La tempestività con cui la Giunta regionale si è mossa, lasciando da parte impegni ben più urgenti - come la decisione sull'applicazione dei ticket sanitari previsti dalla Finanziaria - è l'ennesima dimostrazione della pervicacia e dell'arroganza con cui il presidente della Regione Piemonte, Cota, persegue "il pagamento" della sua obbligazione contratta con il Movimento per la vita in campagna elettorale.
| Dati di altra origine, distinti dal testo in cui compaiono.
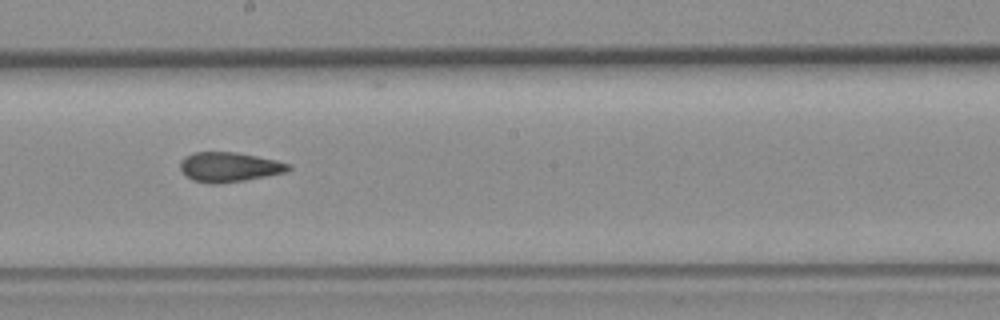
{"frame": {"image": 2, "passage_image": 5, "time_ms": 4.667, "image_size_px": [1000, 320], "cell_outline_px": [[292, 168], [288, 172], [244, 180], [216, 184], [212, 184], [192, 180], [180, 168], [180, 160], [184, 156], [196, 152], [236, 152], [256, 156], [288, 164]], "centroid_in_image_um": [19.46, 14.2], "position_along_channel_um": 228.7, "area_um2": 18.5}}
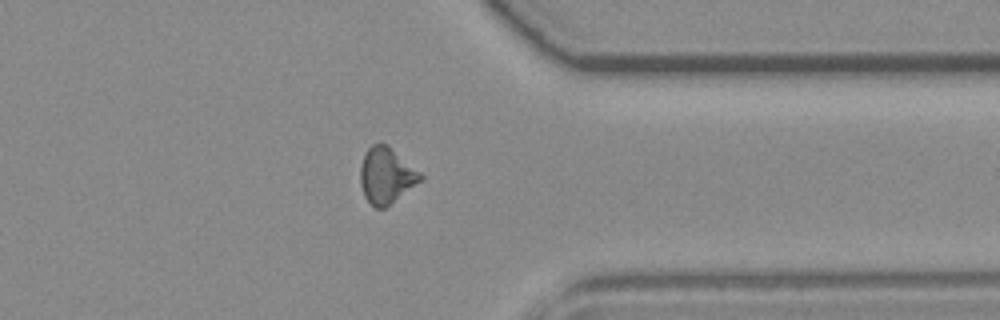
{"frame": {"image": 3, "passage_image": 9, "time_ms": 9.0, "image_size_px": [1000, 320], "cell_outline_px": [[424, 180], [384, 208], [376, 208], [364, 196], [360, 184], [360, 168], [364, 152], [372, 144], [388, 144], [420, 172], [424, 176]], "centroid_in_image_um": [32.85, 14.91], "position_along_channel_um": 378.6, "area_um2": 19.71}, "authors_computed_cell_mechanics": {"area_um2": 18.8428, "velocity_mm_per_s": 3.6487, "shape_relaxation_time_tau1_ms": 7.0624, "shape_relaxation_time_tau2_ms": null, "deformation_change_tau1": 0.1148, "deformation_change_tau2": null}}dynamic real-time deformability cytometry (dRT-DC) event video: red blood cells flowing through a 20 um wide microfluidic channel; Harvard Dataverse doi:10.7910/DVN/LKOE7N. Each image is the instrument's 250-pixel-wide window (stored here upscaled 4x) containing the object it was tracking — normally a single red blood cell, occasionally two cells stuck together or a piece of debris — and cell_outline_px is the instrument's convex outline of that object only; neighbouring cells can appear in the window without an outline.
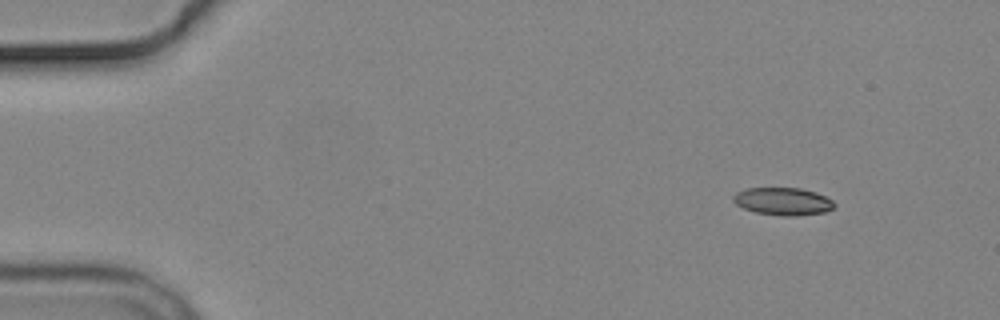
{"species": "common noctule bat (a hibernating species)", "species_latin": "Nyctalus noctula", "temperature_condition": "cold", "stored_images_in_passage": 4, "camera_frame_rate_fps": 3000, "um_per_image_px": 0.085, "animal": {"sex": "male", "body_mass_g": 19.2, "forearm_length_mm": 51.8}, "frame": {"image": 1, "passage_image": 1, "time_ms": 0.0, "image_size_px": [1000, 320], "cell_outline_px": [[836, 204], [832, 208], [824, 212], [796, 216], [780, 216], [756, 212], [744, 208], [736, 204], [732, 200], [732, 196], [736, 192], [748, 188], [800, 188], [816, 192], [832, 200]], "centroid_in_image_um": [66.54, 17.11], "position_along_channel_um": 18.5, "area_um2": 16.24}}
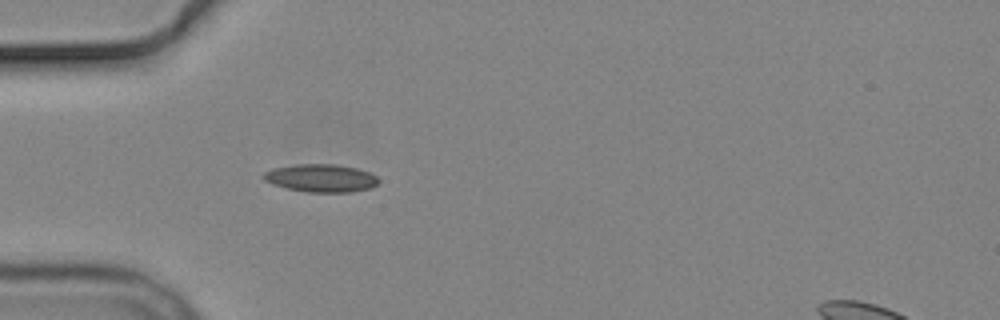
{"frame": {"image": 2, "passage_image": 4, "time_ms": 3.667, "image_size_px": [1000, 320], "cell_outline_px": [[380, 180], [372, 188], [352, 192], [308, 192], [288, 188], [272, 184], [264, 180], [264, 172], [272, 168], [296, 164], [336, 164], [356, 168], [368, 172], [376, 176]], "centroid_in_image_um": [27.3, 15.13], "position_along_channel_um": 57.7, "area_um2": 18.67}}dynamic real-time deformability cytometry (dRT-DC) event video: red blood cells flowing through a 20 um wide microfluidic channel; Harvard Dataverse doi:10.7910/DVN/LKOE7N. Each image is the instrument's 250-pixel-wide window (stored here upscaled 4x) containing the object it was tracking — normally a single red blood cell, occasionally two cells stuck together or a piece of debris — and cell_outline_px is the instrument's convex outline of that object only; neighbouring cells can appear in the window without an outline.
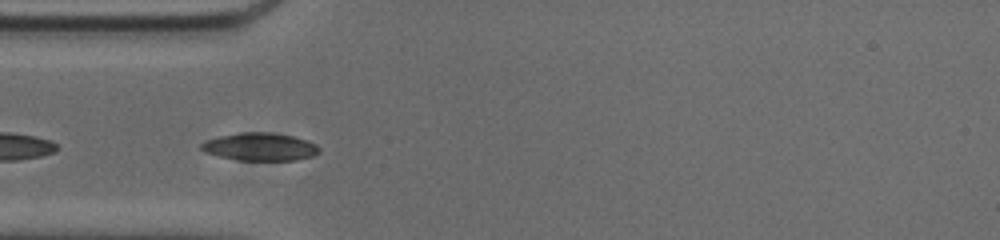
{"species": "common noctule bat (a hibernating species)", "species_latin": "Nyctalus noctula", "temperature_condition": "cold", "stored_images_in_passage": 9, "camera_frame_rate_fps": 3000, "um_per_image_px": 0.085, "animal": {"sex": "male", "body_mass_g": 20.0, "forearm_length_mm": 53.3}, "frame": {"image": 1, "passage_image": 3, "time_ms": 0.667, "image_size_px": [1000, 240], "cell_outline_px": [[320, 152], [312, 156], [296, 160], [236, 160], [204, 152], [200, 148], [200, 144], [204, 140], [216, 136], [240, 132], [268, 132], [292, 136], [308, 140], [316, 144], [320, 148]], "centroid_in_image_um": [22.07, 12.47], "position_along_channel_um": 62.9, "area_um2": 19.31}}
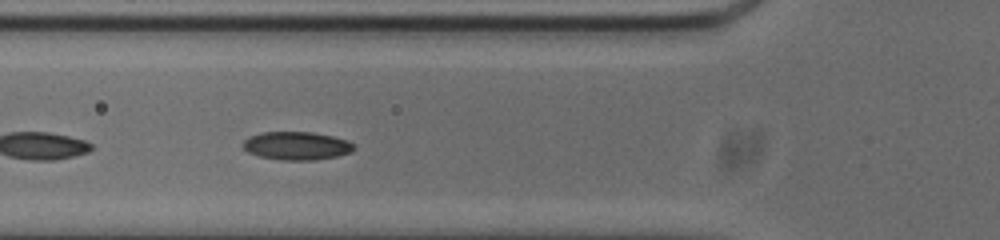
{"frame": {"image": 2, "passage_image": 6, "time_ms": 1.667, "image_size_px": [1000, 240], "cell_outline_px": [[356, 148], [352, 152], [336, 156], [312, 160], [280, 160], [260, 156], [248, 152], [240, 144], [248, 136], [260, 132], [312, 132], [332, 136], [348, 140], [356, 144]], "centroid_in_image_um": [25.22, 12.38], "position_along_channel_um": 100.6, "area_um2": 18.44}}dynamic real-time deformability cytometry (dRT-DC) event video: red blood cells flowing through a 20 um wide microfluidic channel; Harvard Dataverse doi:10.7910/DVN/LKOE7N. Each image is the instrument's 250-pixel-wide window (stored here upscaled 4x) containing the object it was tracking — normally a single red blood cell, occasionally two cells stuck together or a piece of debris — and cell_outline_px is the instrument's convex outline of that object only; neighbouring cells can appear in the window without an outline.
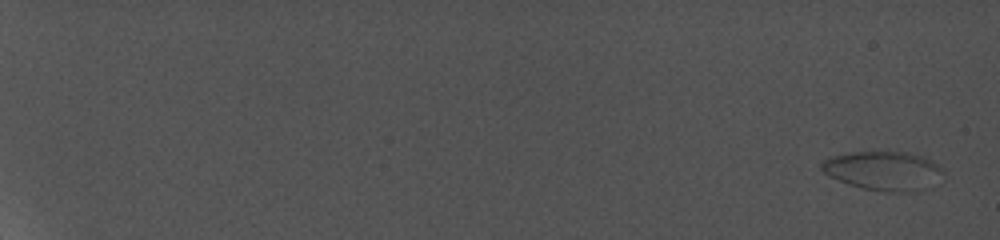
{"species": "common noctule bat (a hibernating species)", "species_latin": "Nyctalus noctula", "temperature_condition": "cold", "stored_images_in_passage": 3, "camera_frame_rate_fps": 5000, "um_per_image_px": 0.085, "animal": {"sex": "female", "body_mass_g": 19.0, "forearm_length_mm": 56.7}, "frame": {"image": 1, "passage_image": 1, "time_ms": 0.0, "image_size_px": [1000, 240], "cell_outline_px": [[932, 164], [880, 188], [864, 188], [852, 184], [832, 176], [820, 164], [836, 156], [860, 152], [892, 152], [912, 156], [924, 160]], "centroid_in_image_um": [74.22, 14.28], "position_along_channel_um": 10.8, "area_um2": 19.07}}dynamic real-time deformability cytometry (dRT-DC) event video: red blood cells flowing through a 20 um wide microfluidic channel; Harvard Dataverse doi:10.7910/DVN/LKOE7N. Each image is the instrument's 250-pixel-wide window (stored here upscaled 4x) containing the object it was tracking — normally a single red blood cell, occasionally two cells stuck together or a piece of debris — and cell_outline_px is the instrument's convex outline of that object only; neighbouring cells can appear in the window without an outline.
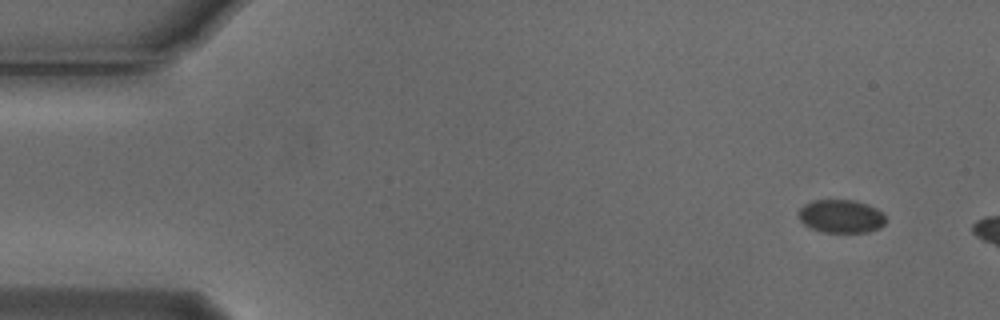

Questo aspetto è stato sottolineato in un primo comunicato che ha visto unite tutte le Consigliere regionali dell'opposizione (Artesio, Bresso, Cerutti, Manica, Motta, Pentenero), le quali hanno espresso la propria indignazione e si sono impegnate a "vigilare sulla legittimità di questa nuova edizione della delibera, mantenendo come principio di riferimento la legge 194, la tutela dell'autodeterminazione della donna, l'indipendenza dei servizi pubblici a tutela delle persone".
Sulla base della nuova delibera rettificata, che prevede, tra gli altri requisiti, la "presenza nello statuto della finalità di tutela della vita fin dal concepimento e/o di attività specifiche che riguardino il sostegno alla maternità e alla tutela del neonato: in assenza del presente requisito soggettivo è sufficiente il possesso di un'esperienza almeno biennale nell'ambito del sostegno alle donne e alla famiglia", e in accordo con le nostre avvocate, Mirella Caffaratti e Arianna Enrichens, pensiamo di dover proseguire nell'azione legale di contrasto a questo provvedimento, coinvolgendo altri soggetti sia collettivi che individuali.
Ci sembra però evidente che la sola azione legale non può bastare. Chiediamo a tutti i gruppi, le associazioni, le singole persone di mobilitarsi, unendosi a noi in questo nuovo percorso di lotta.
Invitiamo a una prima riunione per discutere e intraprendere iniziative comuni:
martedì 6 settembre 2011, alle ore 21.00 nel salone dell'Antico Macello in via Matteo Pescatore 7 a Torino.